-- Start Extract --

Rationally Irrational

Let,

$a=x + \cfrac{1}{y + \cfrac{1}{x + \cfrac{1}{y+_\ddots} } }$

Then, $\sqrt{38}=x+\cfrac{1}{a}=x+\cfrac{1}{x+\cfrac{1}{y+\cfrac{1}{a}}}$

Solving for $a$ from the above equations, we get

$a=\cfrac{xy\pm\sqrt{x^2y^2+4xy}}{2y}$

$\implies x+\cfrac{2y}{xy\pm\sqrt{x^2y^2+4xy}}=\sqrt{38} \implies (x-\cfrac{y}{2})\pm\cfrac{1}{2x}\sqrt{x^2y^2+4xy}=\sqrt{38}$ [by rationalization of denominator]

Now, for any three integers $(p,q,r)$ it is not possible to write $\sqrt{p}=q+\sqrt{r}$ where $p$ or $r$ are not perfect squares. It is very easy to prove by taking squares on both sides.

-- End Extract --
-- Start Data entries --

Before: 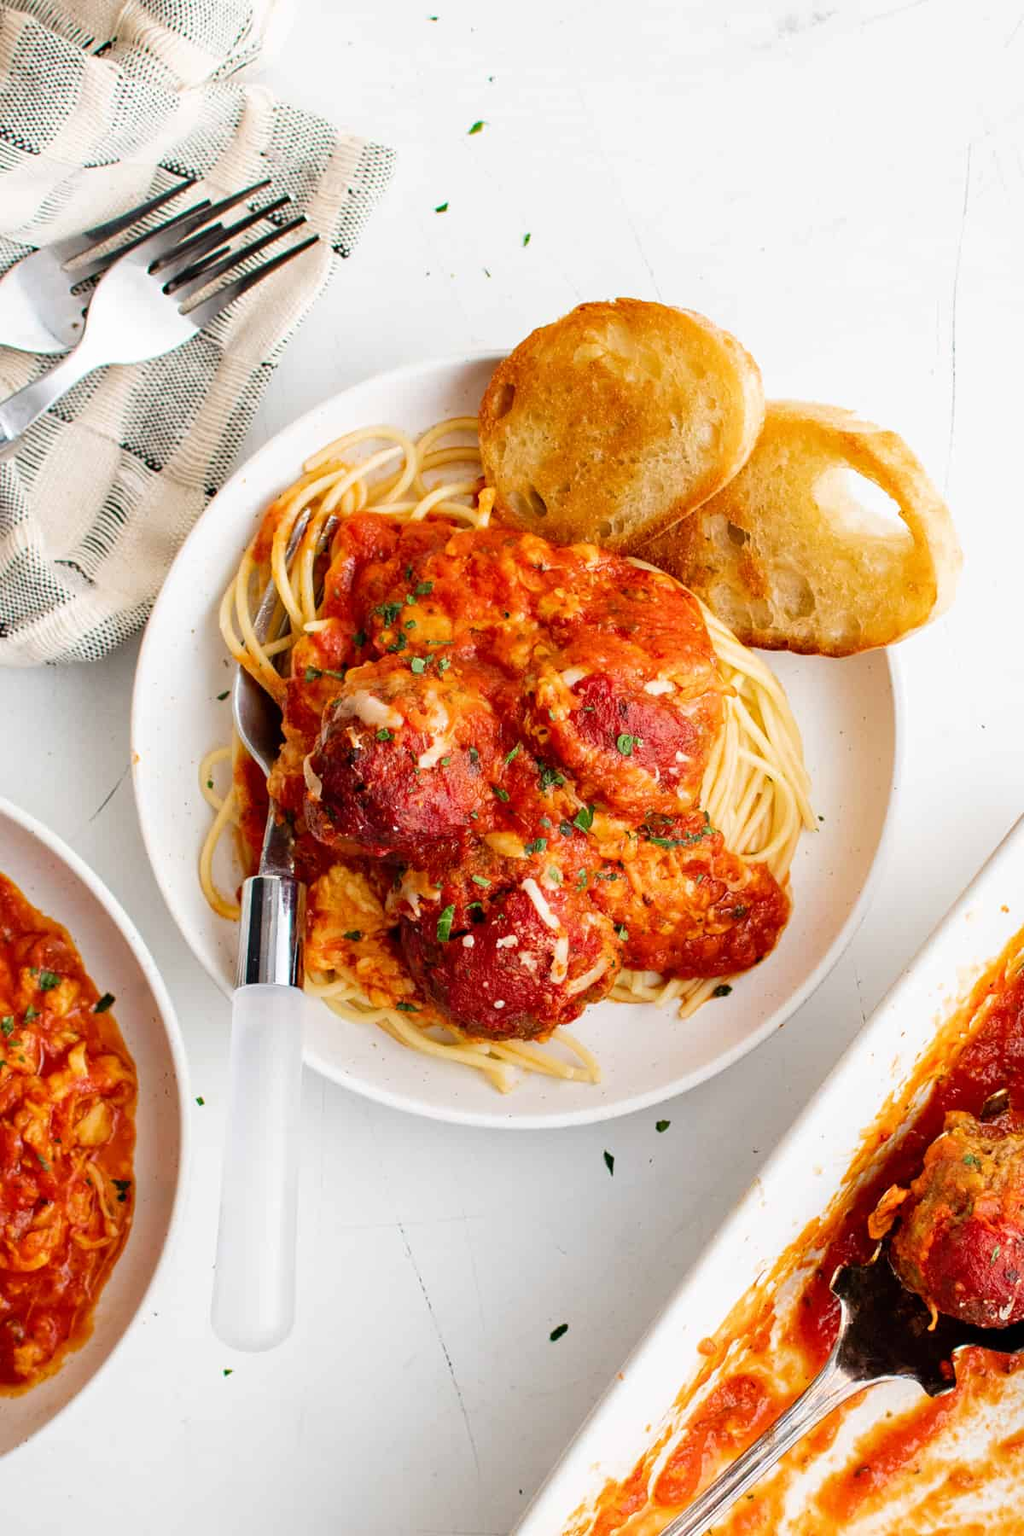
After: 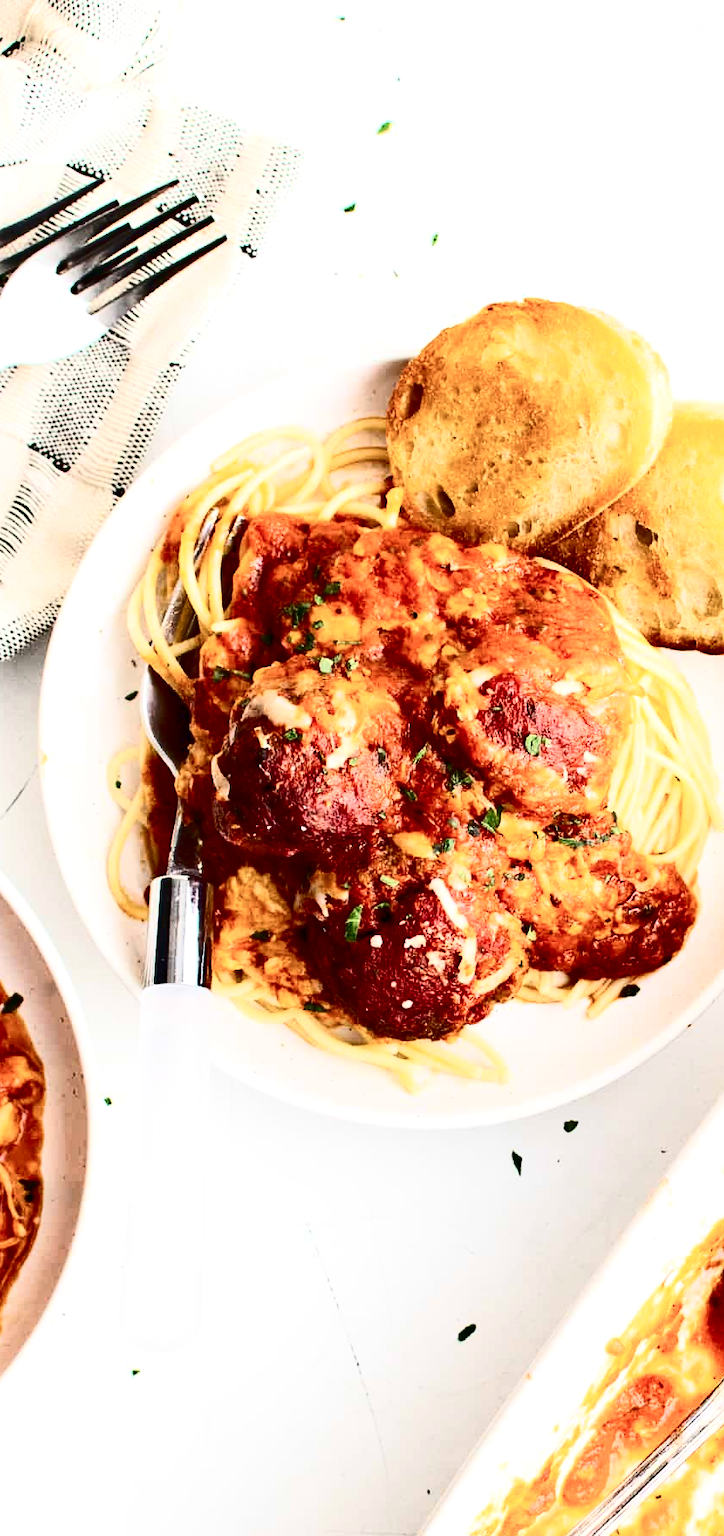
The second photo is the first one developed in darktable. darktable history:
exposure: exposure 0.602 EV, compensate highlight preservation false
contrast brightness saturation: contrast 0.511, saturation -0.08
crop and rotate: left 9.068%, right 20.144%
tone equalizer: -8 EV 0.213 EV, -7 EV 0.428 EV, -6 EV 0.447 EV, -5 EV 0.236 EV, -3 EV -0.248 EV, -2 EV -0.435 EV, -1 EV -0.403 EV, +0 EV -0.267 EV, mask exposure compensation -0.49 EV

-- End Data entries --
-- Start Data entries --

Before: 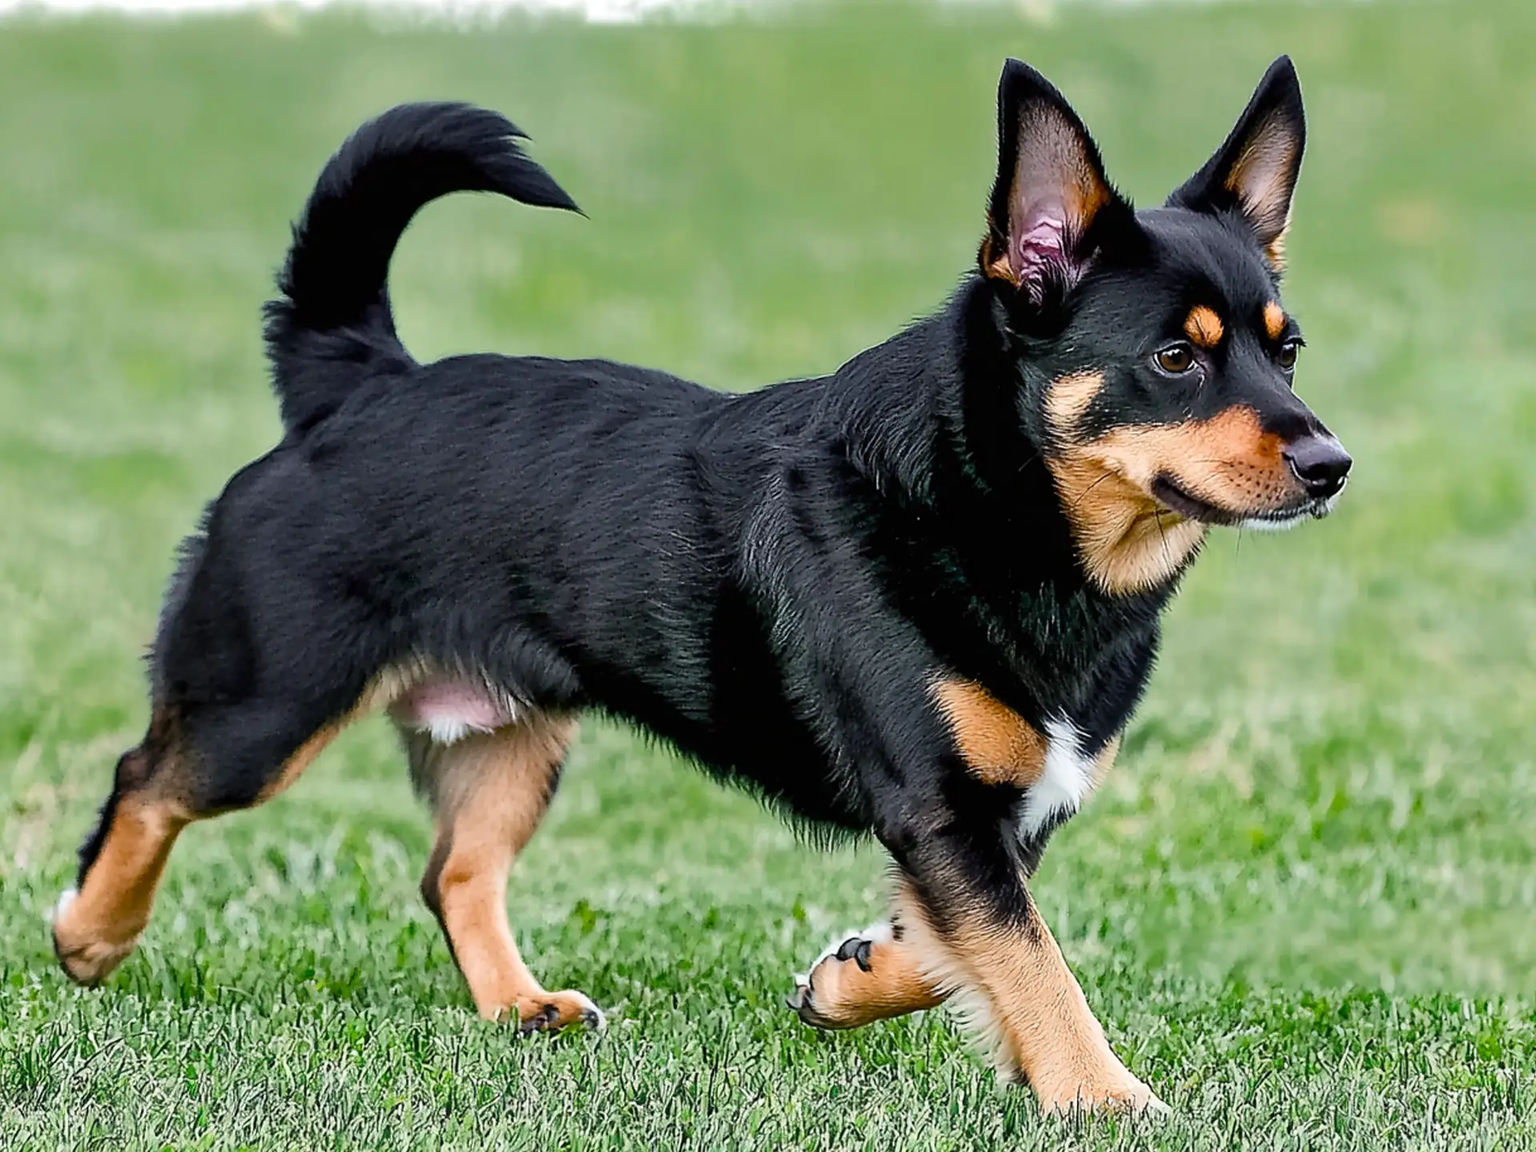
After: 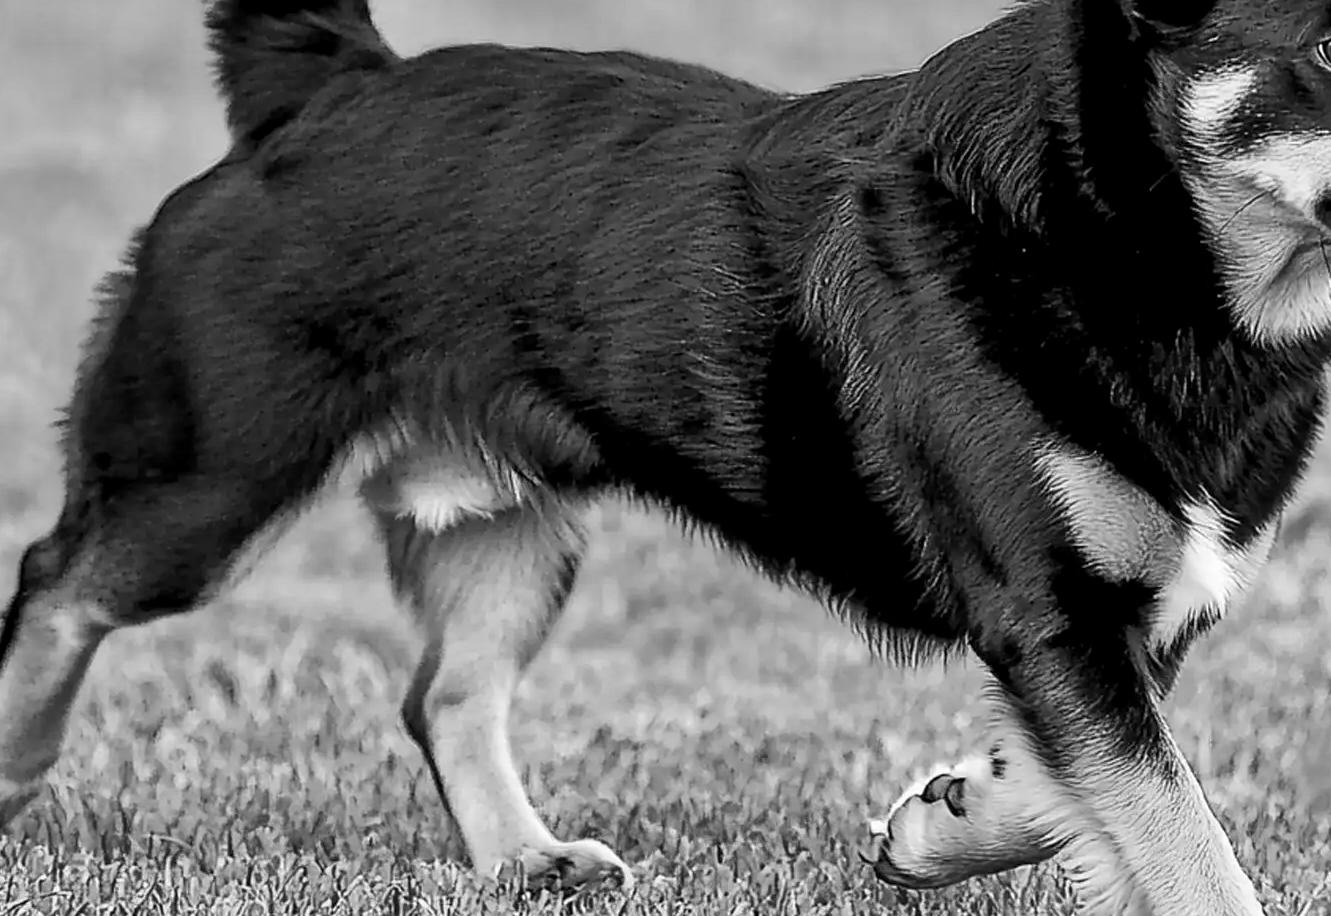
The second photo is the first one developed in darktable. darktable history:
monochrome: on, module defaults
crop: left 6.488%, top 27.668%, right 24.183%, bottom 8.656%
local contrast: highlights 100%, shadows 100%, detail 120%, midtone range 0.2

-- End Data entries --

* [Tasks to perform]:
**A)** Rewrite the paragraph of the continued-fraction derivation that begins "Now, for any three integers" as one shorter sentence that keeps its main facts.
**B)** Copy the continued-fraction derivation from "Now, for any" to "on both sides.".

* [Solutions by task]:
**A)** For integers p, q and r, √p = q + √r cannot be written when p or r is not a perfect square, which is easily proved by squaring both sides.

**B)**
Now, for any three integers $(p,q,r)$ it is not possible to write $\sqrt{p}=q+\sqrt{r}$ where $p$ or $r$ are not perfect squares. It is very easy to prove by taking squares on both sides.